Assim, nas passagens iniciais, são discutidos conceitos como o Valor de Uso (a utilidade das coisas); a ideia de que um bem só possui valor porque nele se objetiva trabalho humano; o Valor da Mercadoria que é proporcional ao tempo socialmente necessário requerido para produzir (trabalho) em condições normais; a Mercadoria que está sempre relacionada à troca, sendo um produto cujo destinatário utilizará a mesma como valor de uso; o fetiche da mercadoria, um encantamento ou feitiço promovido pelo produto cuja validade incrivelmente pode ser constatada nos dias de hoje, quando observamos o poder do celular ou a manipulação das propagandas voltadas ao consumo. 

Desde este ponto de partida “abstrato” (no sentido de teórico), Marx chegará no “assim chamada acumulação primitiva”, donde se volta para a história da conformação do capitalismo, descrevendo a formação de um exército de reserva de mão de obras na Inglaterra a partir da expulsão de camponeses por meio de iniciativas oficiais e extralegais marcadas pela violência brutal.

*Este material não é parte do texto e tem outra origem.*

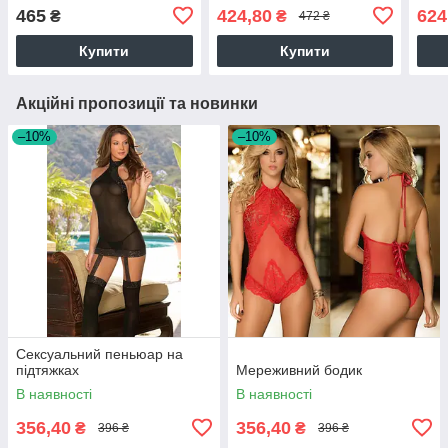
465
424,80
624
₴
₴
472 ₴
Купити
Купити
Акційні пропозиції та новинки
–10%
–10%
Сексуальний пеньюар на
підтяжках
Мереживний бодик
В наявності
В наявності
356,40
356,40
₴
₴
396 ₴
396 ₴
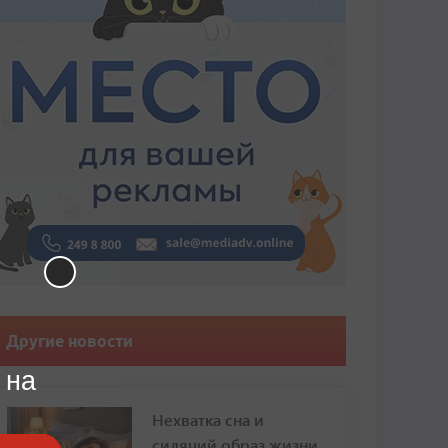
Другие новости
 на
Нехватка сна и
сидячий образ жизни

De maneira geral, o Capital volta-se para o estudo do modo de produção capitalista – Marx está em busca de leis tendenciais (não ocasionais) do capitalismo. A diretriz geral que marca a descoberta do Capital remonta ao processo de acumulação. Poderíamos vulgarmente falar que a lei que impera na sociedade capitalista é a busca incessante pelo lucro (e reiteramos que utilizamos aqui uma linguagem vulgar, apenas a título de ilustração).

O Capital e Marx têm o mesmo peso científico nas ciências humanas segundo Althusser que Galileu na Física e os Gregos na Matemática. Trata-se portanto de uma leitura obrigatória, mesmo para adversários dos posicionamentos políticos de Marx.